▶ _Exercise details_
Look through the records below for the line with "right ear: (129, 130)". Return that line and each one after it up to and including the line with "right shoulder: (123, 144)", exactly.

[Images with keypoint coordinates]
□ □ □ □ □
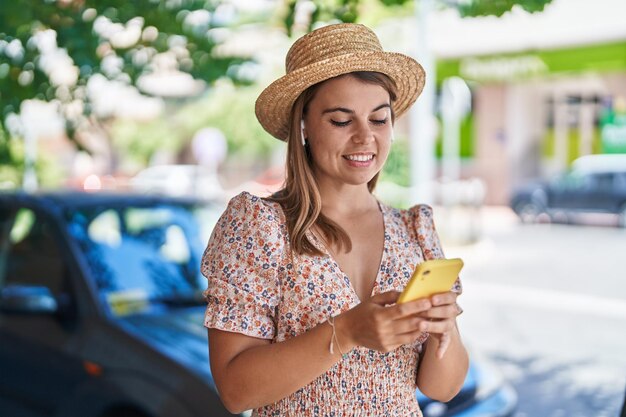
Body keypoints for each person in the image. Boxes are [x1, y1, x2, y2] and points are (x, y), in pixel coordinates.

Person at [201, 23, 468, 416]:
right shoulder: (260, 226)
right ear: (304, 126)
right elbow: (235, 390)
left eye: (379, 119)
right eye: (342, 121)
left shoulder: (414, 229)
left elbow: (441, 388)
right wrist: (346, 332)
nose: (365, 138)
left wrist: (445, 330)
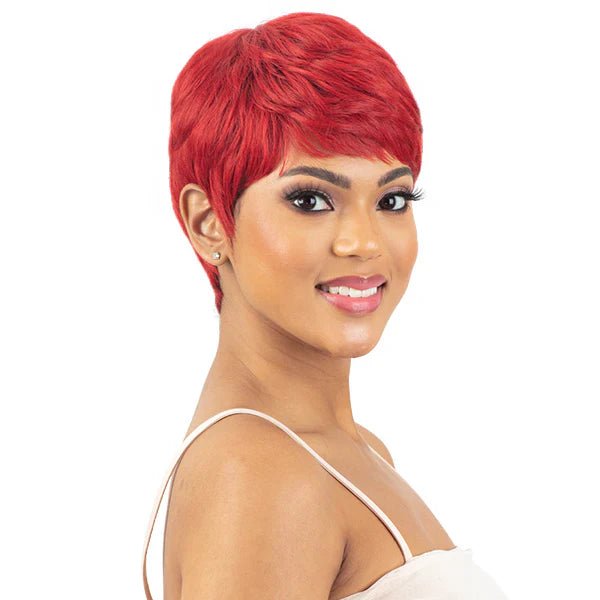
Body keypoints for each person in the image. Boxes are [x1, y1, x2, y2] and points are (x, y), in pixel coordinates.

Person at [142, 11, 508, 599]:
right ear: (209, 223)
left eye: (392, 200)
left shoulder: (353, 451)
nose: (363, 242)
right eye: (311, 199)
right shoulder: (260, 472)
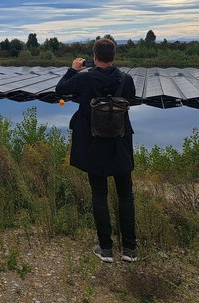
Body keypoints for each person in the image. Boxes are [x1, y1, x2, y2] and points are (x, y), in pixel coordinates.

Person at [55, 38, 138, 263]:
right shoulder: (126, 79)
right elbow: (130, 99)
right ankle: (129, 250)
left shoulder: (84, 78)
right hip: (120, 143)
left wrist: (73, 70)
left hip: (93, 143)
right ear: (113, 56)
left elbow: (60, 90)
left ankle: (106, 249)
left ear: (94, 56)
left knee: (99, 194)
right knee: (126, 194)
□ □ □ □ □
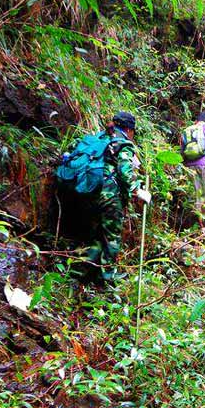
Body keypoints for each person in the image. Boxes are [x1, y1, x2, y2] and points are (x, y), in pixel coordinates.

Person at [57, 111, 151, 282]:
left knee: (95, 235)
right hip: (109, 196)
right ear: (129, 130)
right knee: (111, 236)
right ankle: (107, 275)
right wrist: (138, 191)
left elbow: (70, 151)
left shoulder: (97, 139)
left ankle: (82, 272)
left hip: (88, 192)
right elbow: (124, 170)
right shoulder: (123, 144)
□ □ □ □ □
▶ _Task result_
right ear: (129, 130)
right knee: (111, 236)
right ankle: (107, 275)
right wrist: (138, 191)
left elbow: (70, 151)
left shoulder: (97, 139)
left ankle: (82, 272)
left hip: (88, 192)
right elbow: (124, 170)
right shoulder: (123, 144)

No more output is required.